» TASK OBJECTIVE
When you copy the material below, keep every line exact and omit the pictures.

» RAW DATA
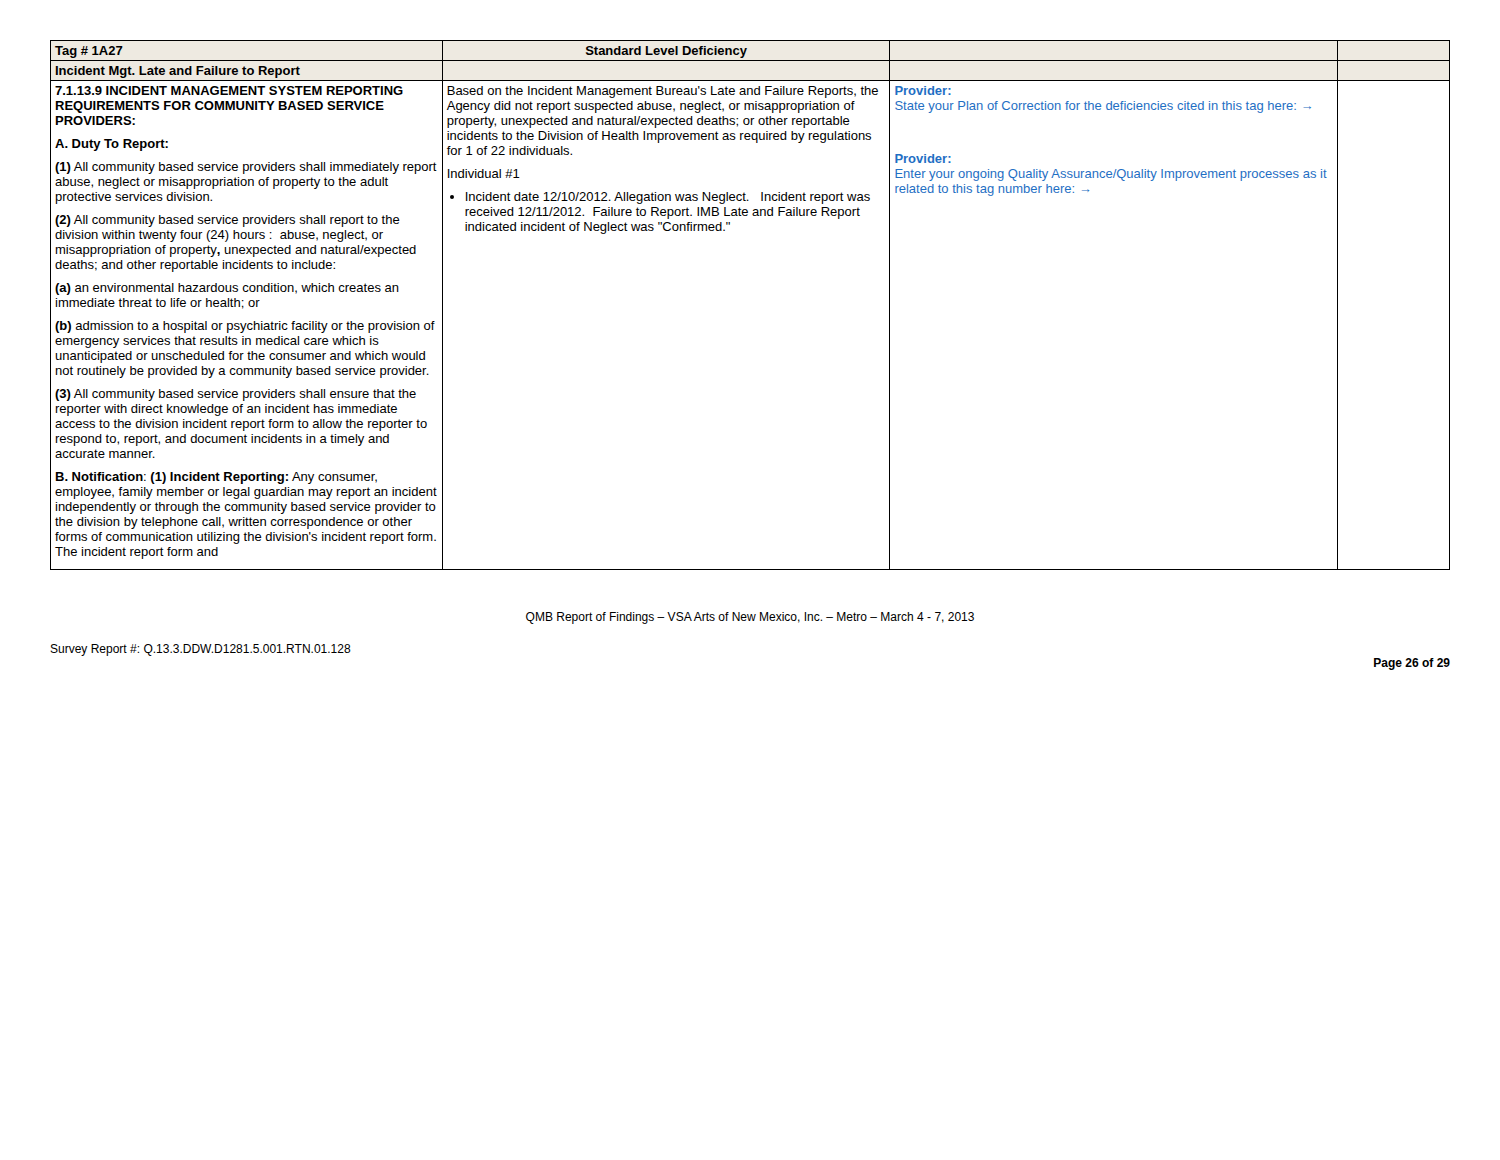| Tag # 1A27 | Standard Level Deficiency | | |
| Incident Mgt. Late and Failure to Report | | | |
| 7.1.13.9 INCIDENT MANAGEMENT SYSTEM REPORTING REQUIREMENTS FOR COMMUNITY BASED SERVICE PROVIDERS: A. Duty To Report: (1) All community based service providers shall immediately report abuse, neglect or misappropriation of property to the adult protective services division. (2) All community based service providers shall report to the division within twenty four (24) hours : abuse, neglect, or misappropriation of property , unexpected and natural/expected deaths; and other reportable incidents to include: (a) an environmental hazardous condition, which creates an immediate threat to life or health; or (b) admission to a hospital or psychiatric facility or the provision of emergency services that results in medical care which is unanticipated or unscheduled for the consumer and which would not routinely be provided by a community based service provider. (3) All community based service providers shall ensure that the reporter with direct knowledge of an incident has immediate access to the division incident report form to allow the reporter to respond to, report, and document incidents in a timely and accurate manner. B. Notification : (1) Incident Reporting: Any consumer, employee, family member or legal guardian may report an incident independently or through the community based service provider to the division by telephone call, written correspondence or other forms of communication utilizing the division's incident report form. The incident report form and | Based on the Incident Management Bureau's Late and Failure Reports, the Agency did not report suspected abuse, neglect, or misappropriation of property, unexpected and natural/expected deaths; or other reportable incidents to the Division of Health Improvement as required by regulations for 1 of 22 individuals. Individual #1 Incident date 12/10/2012. Allegation was Neglect. Incident report was received 12/11/2012. Failure to Report. IMB Late and Failure Report indicated incident of Neglect was "Confirmed." | Provider: State your Plan of Correction for the deficiencies cited in this tag here: → Provider: Enter your ongoing Quality Assurance/Quality Improvement processes as it related to this tag number here: → | |
QMB Report of Findings – VSA Arts of New Mexico, Inc. – Metro – March 4 - 7, 2013
Survey Report #: Q.13.3.DDW.D1281.5.001.RTN.01.128
Page 26 of 29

» RESULT
| Tag # 1A27 | Standard Level Deficiency | | |
| Incident Mgt. Late and Failure to Report | | | |
| 7.1.13.9 INCIDENT MANAGEMENT SYSTEM REPORTING REQUIREMENTS FOR COMMUNITY BASED SERVICE PROVIDERS: A. Duty To Report: (1) All community based service providers shall immediately report abuse, neglect or misappropriation of property to the adult protective services division. (2) All community based service providers shall report to the division within twenty four (24) hours : abuse, neglect, or misappropriation of property , unexpected and natural/expected deaths; and other reportable incidents to include: (a) an environmental hazardous condition, which creates an immediate threat to life or health; or (b) admission to a hospital or psychiatric facility or the provision of emergency services that results in medical care which is unanticipated or unscheduled for the consumer and which would not routinely be provided by a community based service provider. (3) All community based service providers shall ensure that the reporter with direct knowledge of an incident has immediate access to the division incident report form to allow the reporter to respond to, report, and document incidents in a timely and accurate manner. B. Notification : (1) Incident Reporting: Any consumer, employee, family member or legal guardian may report an incident independently or through the community based service provider to the division by telephone call, written correspondence or other forms of communication utilizing the division's incident report form. The incident report form and | Based on the Incident Management Bureau's Late and Failure Reports, the Agency did not report suspected abuse, neglect, or misappropriation of property, unexpected and natural/expected deaths; or other reportable incidents to the Division of Health Improvement as required by regulations for 1 of 22 individuals. Individual #1 Incident date 12/10/2012. Allegation was Neglect. Incident report was received 12/11/2012. Failure to Report. IMB Late and Failure Report indicated incident of Neglect was "Confirmed." | Provider: State your Plan of Correction for the deficiencies cited in this tag here: → Provider: Enter your ongoing Quality Assurance/Quality Improvement processes as it related to this tag number here: → | |
QMB Report of Findings – VSA Arts of New Mexico, Inc. – Metro – March 4 - 7, 2013
Survey Report #: Q.13.3.DDW.D1281.5.001.RTN.01.128
Page 26 of 29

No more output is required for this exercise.